Ich habe gestern beim Geschichtsfenster-Livestream zugeguckt und da hat einer im Chat ein Spiel namens Kinstrife erwähnt. Ich hab dann sogleich bei Steam danach gegoogelt und Folgendes dazu gefunden:
Kinstrife ist ein nicht-lineares mittelalterliches Einzelspieler-Rollenspiel mit physisch simulierten Kämpfen - werden Sie zum fahrenden Ritter im turbulenten Deutschland des 13. Jahrhunderts!

Reisen Sie durch beeindruckende Landschaften voller Burgen, Klöster, Dörfer und Wälder.

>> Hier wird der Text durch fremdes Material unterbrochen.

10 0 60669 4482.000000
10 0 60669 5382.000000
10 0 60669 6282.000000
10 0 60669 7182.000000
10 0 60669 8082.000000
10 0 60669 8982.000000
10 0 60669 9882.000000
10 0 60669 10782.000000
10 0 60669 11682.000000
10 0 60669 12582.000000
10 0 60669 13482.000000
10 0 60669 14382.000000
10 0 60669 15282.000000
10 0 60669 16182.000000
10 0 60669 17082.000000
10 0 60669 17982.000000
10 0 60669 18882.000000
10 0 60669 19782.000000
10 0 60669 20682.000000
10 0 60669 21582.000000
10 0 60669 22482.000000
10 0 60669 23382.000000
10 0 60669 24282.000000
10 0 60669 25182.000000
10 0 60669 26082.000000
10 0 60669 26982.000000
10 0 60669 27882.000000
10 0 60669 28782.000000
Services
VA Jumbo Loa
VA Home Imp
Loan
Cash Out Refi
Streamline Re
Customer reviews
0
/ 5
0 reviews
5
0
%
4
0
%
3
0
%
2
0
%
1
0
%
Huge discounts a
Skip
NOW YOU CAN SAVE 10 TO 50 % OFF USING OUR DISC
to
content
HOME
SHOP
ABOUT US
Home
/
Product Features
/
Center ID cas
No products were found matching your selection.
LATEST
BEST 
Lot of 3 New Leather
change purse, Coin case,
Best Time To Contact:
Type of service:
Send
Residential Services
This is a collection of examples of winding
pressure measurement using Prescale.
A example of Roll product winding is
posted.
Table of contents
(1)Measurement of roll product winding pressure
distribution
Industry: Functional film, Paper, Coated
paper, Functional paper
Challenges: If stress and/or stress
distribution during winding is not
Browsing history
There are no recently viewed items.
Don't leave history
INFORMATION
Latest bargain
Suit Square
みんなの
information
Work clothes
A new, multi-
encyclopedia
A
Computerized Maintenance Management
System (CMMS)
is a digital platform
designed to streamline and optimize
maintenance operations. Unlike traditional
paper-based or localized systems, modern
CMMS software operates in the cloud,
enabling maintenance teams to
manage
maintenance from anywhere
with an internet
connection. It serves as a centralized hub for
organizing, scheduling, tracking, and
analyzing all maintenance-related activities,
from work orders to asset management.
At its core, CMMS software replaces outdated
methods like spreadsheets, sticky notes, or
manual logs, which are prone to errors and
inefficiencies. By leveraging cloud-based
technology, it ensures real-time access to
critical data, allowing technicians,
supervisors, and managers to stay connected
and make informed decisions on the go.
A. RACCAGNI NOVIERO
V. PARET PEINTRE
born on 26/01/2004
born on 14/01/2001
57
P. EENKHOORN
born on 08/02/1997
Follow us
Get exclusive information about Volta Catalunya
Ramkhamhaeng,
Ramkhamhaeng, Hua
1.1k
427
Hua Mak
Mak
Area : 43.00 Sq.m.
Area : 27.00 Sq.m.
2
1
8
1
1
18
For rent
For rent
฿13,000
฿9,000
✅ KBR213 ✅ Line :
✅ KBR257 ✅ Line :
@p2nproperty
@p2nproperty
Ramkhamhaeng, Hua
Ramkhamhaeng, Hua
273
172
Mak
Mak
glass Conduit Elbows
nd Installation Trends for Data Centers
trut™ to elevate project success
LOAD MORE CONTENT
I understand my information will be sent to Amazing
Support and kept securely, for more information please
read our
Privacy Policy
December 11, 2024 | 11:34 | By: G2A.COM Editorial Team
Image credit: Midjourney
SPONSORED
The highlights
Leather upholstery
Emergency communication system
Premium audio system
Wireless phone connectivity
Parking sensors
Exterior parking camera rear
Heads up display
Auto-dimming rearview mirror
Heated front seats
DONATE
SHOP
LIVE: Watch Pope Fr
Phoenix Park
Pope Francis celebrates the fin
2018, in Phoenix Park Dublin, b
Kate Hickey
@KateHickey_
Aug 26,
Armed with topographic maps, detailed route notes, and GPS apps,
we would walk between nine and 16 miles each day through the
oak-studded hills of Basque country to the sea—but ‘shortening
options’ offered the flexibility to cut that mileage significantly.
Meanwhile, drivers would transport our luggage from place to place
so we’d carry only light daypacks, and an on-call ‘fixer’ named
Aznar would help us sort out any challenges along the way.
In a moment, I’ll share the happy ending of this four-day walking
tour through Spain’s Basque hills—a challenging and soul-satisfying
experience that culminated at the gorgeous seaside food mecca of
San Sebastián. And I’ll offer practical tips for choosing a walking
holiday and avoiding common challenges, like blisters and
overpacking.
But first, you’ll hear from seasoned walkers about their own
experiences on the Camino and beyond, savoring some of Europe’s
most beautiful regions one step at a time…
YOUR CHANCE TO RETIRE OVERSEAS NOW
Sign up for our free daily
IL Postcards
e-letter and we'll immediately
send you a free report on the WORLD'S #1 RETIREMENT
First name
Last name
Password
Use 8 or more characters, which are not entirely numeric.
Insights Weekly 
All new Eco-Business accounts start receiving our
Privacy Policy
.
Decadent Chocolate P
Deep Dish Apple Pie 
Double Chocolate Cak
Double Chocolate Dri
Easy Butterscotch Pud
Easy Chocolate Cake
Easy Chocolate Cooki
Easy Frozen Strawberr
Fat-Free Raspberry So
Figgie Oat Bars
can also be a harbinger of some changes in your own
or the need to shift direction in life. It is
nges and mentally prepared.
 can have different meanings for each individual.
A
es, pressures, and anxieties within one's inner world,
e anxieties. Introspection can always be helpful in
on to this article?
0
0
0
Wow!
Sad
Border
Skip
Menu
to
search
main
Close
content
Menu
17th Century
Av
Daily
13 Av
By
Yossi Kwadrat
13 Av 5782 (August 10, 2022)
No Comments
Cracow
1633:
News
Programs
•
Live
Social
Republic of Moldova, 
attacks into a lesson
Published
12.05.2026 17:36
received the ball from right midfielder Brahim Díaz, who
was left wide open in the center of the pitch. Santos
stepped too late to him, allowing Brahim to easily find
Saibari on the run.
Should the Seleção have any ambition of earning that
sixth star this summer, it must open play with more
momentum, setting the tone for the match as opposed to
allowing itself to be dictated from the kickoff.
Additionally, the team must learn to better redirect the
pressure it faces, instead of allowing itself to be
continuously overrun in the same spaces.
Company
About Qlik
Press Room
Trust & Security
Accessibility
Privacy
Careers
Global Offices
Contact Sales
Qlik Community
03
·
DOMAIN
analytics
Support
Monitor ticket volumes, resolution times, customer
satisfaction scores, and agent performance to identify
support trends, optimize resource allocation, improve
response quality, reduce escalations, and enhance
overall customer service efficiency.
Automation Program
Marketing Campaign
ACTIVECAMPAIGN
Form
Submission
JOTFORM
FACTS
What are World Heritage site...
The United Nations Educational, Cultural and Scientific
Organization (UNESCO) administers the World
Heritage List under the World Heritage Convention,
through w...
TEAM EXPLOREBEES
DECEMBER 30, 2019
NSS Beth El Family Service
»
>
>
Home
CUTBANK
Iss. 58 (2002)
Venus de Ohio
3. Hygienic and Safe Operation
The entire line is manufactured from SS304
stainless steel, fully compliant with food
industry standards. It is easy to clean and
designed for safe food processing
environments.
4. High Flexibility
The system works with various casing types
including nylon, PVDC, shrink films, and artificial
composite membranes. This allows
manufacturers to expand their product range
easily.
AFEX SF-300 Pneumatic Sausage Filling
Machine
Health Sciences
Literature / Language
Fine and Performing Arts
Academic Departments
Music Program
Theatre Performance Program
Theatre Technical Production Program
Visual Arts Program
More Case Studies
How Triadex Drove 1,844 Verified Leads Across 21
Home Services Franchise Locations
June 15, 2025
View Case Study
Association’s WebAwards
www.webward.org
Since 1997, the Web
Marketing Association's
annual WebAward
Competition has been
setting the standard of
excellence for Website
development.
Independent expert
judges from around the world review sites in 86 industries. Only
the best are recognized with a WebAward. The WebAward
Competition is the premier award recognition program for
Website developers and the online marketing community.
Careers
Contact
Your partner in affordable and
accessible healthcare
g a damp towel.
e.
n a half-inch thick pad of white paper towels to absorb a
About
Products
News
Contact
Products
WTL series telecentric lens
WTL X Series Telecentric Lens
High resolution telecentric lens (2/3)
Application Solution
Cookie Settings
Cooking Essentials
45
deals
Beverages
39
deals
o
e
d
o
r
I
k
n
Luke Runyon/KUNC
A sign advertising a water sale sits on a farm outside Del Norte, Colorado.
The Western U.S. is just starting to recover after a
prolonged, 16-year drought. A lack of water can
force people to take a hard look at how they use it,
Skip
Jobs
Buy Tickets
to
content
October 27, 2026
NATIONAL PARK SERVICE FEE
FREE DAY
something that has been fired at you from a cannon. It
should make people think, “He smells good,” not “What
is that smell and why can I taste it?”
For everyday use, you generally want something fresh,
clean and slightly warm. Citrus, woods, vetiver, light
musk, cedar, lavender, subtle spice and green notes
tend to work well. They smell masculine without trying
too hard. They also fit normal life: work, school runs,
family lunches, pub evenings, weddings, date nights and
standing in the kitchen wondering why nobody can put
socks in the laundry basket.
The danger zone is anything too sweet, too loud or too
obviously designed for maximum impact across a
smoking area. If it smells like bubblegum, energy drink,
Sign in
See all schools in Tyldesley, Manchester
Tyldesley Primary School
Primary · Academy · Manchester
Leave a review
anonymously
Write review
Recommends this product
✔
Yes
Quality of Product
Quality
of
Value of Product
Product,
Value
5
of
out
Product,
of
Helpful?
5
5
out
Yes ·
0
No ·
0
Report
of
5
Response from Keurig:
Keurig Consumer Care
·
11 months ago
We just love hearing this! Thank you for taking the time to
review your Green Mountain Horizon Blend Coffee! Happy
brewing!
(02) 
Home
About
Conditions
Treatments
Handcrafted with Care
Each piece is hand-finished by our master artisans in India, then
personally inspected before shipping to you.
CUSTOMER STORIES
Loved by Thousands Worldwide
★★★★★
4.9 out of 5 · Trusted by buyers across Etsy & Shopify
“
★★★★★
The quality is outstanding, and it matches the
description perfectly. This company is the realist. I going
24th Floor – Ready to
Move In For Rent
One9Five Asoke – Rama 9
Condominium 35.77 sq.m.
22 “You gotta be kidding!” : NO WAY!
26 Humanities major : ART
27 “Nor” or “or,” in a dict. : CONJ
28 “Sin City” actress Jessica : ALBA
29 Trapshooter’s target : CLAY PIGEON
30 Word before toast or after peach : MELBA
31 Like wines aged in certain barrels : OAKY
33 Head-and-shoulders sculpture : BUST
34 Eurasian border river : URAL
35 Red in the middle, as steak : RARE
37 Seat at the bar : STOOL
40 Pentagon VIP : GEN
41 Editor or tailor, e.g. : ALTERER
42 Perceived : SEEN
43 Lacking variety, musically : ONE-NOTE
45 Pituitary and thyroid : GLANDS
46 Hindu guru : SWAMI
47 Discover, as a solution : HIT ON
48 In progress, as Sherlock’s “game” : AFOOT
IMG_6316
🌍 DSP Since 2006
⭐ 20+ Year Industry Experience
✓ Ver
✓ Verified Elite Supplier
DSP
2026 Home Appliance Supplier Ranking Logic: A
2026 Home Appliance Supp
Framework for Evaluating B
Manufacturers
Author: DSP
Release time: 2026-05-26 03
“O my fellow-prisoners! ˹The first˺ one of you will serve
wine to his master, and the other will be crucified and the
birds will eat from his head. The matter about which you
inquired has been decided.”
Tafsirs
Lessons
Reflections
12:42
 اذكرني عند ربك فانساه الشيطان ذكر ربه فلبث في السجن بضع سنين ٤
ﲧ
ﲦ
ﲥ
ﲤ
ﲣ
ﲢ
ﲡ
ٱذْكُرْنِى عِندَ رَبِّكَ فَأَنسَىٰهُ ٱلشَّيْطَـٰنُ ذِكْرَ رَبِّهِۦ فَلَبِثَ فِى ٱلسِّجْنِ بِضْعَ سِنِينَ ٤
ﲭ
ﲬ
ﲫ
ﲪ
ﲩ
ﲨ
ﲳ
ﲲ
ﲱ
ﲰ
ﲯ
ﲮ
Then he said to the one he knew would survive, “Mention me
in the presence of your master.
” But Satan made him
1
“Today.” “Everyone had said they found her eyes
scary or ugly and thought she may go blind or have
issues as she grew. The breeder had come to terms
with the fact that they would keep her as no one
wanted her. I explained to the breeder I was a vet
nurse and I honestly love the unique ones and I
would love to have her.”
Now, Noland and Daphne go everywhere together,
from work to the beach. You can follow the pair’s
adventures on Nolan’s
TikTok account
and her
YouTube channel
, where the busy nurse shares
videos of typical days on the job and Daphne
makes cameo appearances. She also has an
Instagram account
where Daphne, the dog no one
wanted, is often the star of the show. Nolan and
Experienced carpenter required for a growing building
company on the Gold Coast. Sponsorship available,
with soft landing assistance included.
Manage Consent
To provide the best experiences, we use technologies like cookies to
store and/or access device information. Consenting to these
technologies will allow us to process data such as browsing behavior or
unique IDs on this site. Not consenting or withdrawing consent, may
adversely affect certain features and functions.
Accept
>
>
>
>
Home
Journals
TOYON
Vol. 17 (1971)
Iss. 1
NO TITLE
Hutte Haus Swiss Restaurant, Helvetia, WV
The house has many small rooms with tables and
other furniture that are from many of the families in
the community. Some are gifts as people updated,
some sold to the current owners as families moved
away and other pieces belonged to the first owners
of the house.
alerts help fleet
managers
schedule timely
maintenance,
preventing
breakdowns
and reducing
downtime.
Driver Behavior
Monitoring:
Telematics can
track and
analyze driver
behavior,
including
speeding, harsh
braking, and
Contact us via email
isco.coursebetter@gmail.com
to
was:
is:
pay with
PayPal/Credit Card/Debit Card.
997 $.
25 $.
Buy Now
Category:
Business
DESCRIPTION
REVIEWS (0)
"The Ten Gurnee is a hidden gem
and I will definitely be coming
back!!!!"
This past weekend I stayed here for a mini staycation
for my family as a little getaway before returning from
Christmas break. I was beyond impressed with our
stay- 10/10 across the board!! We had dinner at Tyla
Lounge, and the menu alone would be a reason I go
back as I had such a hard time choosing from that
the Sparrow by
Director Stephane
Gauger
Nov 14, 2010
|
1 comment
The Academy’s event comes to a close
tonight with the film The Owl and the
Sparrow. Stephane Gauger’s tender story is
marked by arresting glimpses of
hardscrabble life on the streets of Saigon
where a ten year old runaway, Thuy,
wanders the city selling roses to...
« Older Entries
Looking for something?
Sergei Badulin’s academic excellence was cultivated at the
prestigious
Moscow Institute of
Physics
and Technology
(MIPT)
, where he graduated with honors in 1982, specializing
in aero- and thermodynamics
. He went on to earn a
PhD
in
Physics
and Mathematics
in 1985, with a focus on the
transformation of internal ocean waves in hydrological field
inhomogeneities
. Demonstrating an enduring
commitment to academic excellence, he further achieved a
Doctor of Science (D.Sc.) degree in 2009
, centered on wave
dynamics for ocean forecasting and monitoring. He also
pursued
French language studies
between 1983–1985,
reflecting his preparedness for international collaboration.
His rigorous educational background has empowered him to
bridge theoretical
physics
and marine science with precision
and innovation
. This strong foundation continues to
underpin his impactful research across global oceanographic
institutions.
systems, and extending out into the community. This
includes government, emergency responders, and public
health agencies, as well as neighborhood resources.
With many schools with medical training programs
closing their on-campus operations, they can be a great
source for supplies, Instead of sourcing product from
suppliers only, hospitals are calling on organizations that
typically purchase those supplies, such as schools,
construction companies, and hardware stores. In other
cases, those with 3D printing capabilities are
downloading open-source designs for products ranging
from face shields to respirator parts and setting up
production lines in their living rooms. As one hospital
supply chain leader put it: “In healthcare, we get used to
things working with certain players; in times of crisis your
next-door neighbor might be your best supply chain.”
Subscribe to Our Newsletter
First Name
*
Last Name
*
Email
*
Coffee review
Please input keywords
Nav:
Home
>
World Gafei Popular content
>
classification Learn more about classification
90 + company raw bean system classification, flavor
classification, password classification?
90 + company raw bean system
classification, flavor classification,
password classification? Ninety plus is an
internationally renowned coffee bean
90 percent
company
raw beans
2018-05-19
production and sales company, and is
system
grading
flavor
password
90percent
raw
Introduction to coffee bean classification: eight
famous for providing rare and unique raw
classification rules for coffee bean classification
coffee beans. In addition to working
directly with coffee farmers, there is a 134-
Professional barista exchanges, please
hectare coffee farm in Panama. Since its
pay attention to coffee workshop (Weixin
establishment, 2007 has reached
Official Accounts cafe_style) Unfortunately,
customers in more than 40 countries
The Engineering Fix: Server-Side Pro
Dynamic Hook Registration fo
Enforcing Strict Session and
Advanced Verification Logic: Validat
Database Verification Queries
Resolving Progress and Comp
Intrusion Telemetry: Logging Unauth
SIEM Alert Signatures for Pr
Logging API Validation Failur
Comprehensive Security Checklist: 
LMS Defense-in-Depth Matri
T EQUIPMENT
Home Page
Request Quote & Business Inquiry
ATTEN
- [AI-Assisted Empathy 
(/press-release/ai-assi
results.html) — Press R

Reist mit eurem Schwert an eurer Seite und eurem zuverlässigen Gefolge im Rücken, während ihr euer Können, euer Ansehen und euren Reichtum ausbaut. Kämpfen Sie sich durch realistische mittelalterliche Schlachten, Duelle und Belagerungen, steigen Sie zu den Herren des Landes auf und nehmen Sie an Turnieren teil, um Ruhm und Reichtum zu erlangen.

Unser hochmodernes, physikalisch simuliertes Kampfsystem sorgt dafür, dass die Wirkung jedes Schwungs zählt - Waffen schlagen nicht einfach durch, sondern führen taumelnde Schläge aus, Charaktere stürzen, wenn sie das Gleichgewicht verlieren, und Pferdeangriffe werfen Ihre Gegner um. Fühlen Sie sich, als ob Sie selbst ein Schwert schwingen würden, und beherrschen Sie Ihre Bewegungen mit verschiedenen historischen Waffen: Jeder Angriff, jede Finte und jede Parade schafft einzigartige, interessante und natürliche Situationen, die das Experimentieren, verschiedene Spielstile und den Wiederspielwert belohnen.
https://www.kinstrife.com/
Kinstrife on Steam
https://twitter.com/KinstrifeGame
 
Danke für den Tipp @Fulcher

Das sieht mir etwas aus wie Mount&Blade. Dort wird aber eine fiktive Mittelalterliche Welt bespielt.

Vielleicht für unsere Reenactor ganz interessant ist wohl Hellish Quart

Dort wird sehr detailgetreu der Zweikampf mit Blankwaffen simuliert, wirklich einen Blick wert, gerade wenn man etwas Ahnung von Fechtbüchern & Co.
 
Wieder ein ähnliches Spiel, auch ist der Zeitraum ebenfalls das 13. Jahrhundert: Voor de Kroon. Es befindet sich gerade im sogen. early access Zustand. Ich glaube, dass Spiel hat lediglich einen Entwickler. Dafür sieht es aber ganz gut aus.